Steinberg did not elaborate on his meeting with Cox, who was once thought to be the deciding vote but has since said he could not in good conscience vote for the tax increases.

"Dave and I have known each other for almost 20 years, and we have always had a good relationship," Steinberg said.

On Monday, Steinberg first said he would put up the tax bill at 10 a.m. this morning and keep the roll open -- for hours, if necessary -- to pressure the final vote.

"There are caucuses and conversations that led me to hold off until noon," he said.


Anthony Wright and John Myers at Capitol Notes are still Twittering from the chamber. Myers reports on a talk with the Governor's press secretary about Abel Maldonado's ransom note wish list:

McLear: guv willing to look at ways to "augment" budget deal if it gets the 2/3 vote... But won't comment on specifically adding Sen. Maldonado's requests... Guv does support, though, both proposals: open primary, legis pay.

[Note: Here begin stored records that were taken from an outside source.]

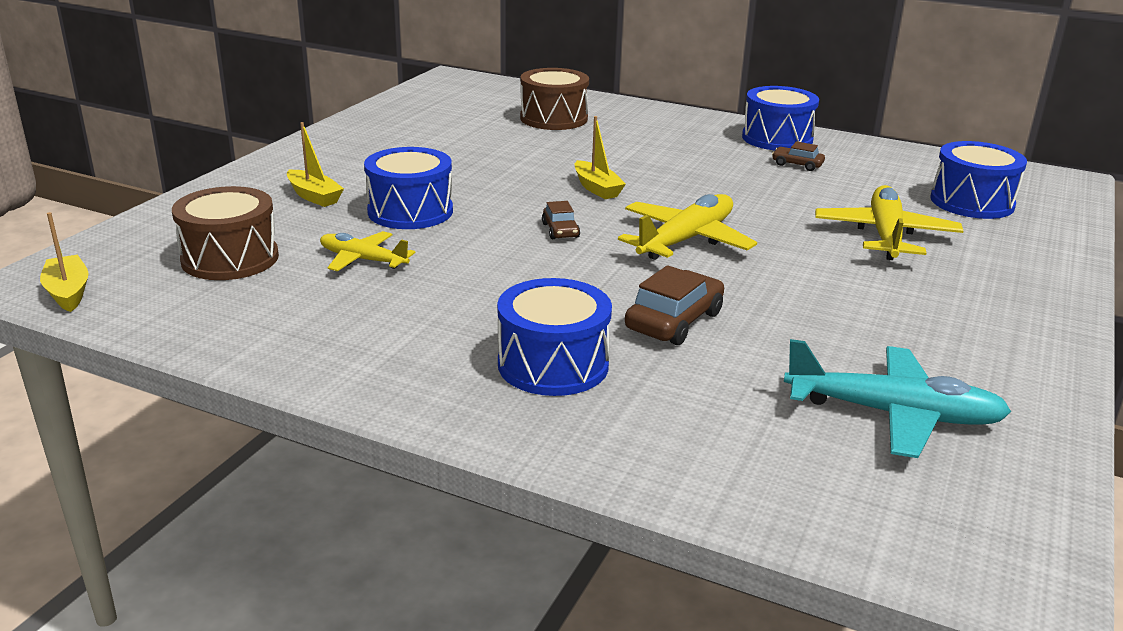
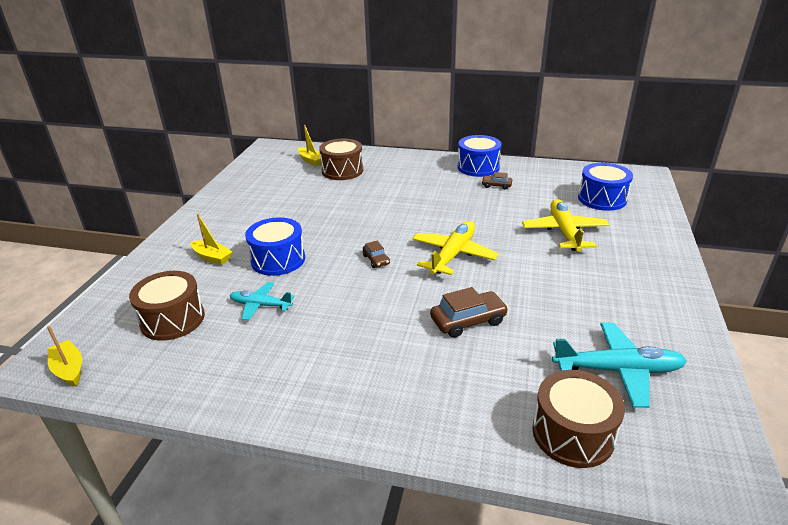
camera: 10 degrees left, 5 degrees up
yellow plane [320,231,416,271] -> turquoise plane [229,282,295,320]
blue drum [497,278,612,396] -> none
yellow boat [575,116,626,199] -> yellow boat moved to [298,125,322,166]
brown car [625,265,724,345] -> brown car turned 45 degrees clockwise [430,287,508,338]
none -> brown drum [532,370,625,468]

I'm more and more convinced that Maldonado is the Governor's sock puppet. Arnold has been talking about the same "good government" reforms for quite a while, in particular open primaries. It's not that these reforms are completely nutty - no pay for lawmakers without a budget and no legislative pay or per diem raises in bad economic times is fine, I guess - but they are pointless compared to what is needed. Clearly making Yacht Party lawmakers feel bad or hitting their salaries isn't going to upend the anti-tax jihad. And the only definitive outcome of open primaries to this point is a confusingly long ballot and decreased participation, not automatic moderate candidates. These aren't germane, and they are just a way to hold up the process to extract more concessions.

You can read the letter that 20,000 state employees got today here. These are real lives that the Yacht Party is messing with. And they're wasting taxpayer dollars by delaying the process in about 10 different ways.

Thanks to everyone around the blogosphere linking to Calitics in the past couple days as we report this out. In addition, I'll be on the Bay Area's KPFA morning show with Aimee Allison tomorrow at 7:00am to discuss the latest.